This is the second book in the Mars Trilogy by Kim Stanley Robinson. This book takes place a few generations after the first book, although because of longevity technology in medical science a handful of the original colonizing crew are still alive. The novel looks at Mars now in the beginning stages of terraforming as the local and colonial politics shape the various decisions being made planet-wide. Earth is in a kind of turmoil because of overpopulation, stagnant economic growth, and political strife. Mars on the other hand clearly remains as a disputed colonial territory, but because of the emerging Martian cultures (based in various Earth cultures and colonial expeditions, but also shaped by the experiences on Mars), especially as they relate to the Martians who were born on Mars there’s an increased distance and tension between Earth and Mars.

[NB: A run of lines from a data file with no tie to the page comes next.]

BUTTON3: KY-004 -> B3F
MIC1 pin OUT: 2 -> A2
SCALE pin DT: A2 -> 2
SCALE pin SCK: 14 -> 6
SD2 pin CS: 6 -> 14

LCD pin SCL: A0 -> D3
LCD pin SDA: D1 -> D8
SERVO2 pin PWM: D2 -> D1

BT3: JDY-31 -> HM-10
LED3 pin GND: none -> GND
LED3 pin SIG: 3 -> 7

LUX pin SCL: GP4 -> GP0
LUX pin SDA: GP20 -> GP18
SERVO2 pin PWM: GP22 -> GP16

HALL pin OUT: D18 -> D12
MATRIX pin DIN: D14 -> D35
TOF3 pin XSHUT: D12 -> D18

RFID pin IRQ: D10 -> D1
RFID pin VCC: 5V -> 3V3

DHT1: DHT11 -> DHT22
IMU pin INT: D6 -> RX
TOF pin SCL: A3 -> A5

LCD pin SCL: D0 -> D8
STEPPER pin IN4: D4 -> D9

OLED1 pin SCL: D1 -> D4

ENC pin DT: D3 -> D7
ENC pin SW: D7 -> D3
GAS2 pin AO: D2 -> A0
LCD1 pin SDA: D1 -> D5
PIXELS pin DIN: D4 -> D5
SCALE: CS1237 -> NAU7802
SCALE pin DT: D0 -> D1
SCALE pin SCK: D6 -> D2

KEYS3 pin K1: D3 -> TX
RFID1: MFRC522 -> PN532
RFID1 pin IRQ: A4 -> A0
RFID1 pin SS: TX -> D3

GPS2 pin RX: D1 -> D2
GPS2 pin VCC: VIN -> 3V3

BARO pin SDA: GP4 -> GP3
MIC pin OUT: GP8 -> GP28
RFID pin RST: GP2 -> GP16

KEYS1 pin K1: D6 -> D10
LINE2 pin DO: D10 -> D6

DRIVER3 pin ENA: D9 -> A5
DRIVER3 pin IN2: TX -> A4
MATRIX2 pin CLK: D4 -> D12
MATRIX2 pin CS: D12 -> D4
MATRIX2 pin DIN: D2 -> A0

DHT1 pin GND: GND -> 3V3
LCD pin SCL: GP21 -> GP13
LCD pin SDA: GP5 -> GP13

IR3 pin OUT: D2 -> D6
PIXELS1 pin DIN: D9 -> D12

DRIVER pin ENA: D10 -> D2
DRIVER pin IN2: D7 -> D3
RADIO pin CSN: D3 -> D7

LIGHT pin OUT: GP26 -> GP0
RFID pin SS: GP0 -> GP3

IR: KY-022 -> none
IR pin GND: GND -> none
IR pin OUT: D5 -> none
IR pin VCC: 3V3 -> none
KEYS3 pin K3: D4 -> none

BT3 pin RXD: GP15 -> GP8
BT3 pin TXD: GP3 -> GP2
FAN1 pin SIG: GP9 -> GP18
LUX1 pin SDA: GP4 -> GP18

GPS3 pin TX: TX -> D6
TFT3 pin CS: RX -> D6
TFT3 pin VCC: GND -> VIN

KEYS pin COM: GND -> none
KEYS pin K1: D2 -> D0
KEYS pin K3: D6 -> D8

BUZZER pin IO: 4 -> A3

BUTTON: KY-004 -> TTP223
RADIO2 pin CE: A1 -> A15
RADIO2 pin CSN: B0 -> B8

The novel follows a few separate threads of narrative that circle around each other at times, blend in at other times. We have the Underground colony, the “losers” of the revolution that occurs in the first book. We have Art, a talented diplomat and strategist who is sent to Mars to look for ways to unite the planet in political and economic ways. We have a handful of other scientists who are also looking to continue their lives.
What becomes clear throughout the novel is that Mars is in a caught between state, a perfect setting for the middle of a trilogy. It’s caught between planetary cultures, it’s caught between dangerous colonization and the freedom of a fully terraformed planet, and it’s caught between generations of Martians. The novel remains, like a lot of Robinson novels, long, a little tedious, and brilliant.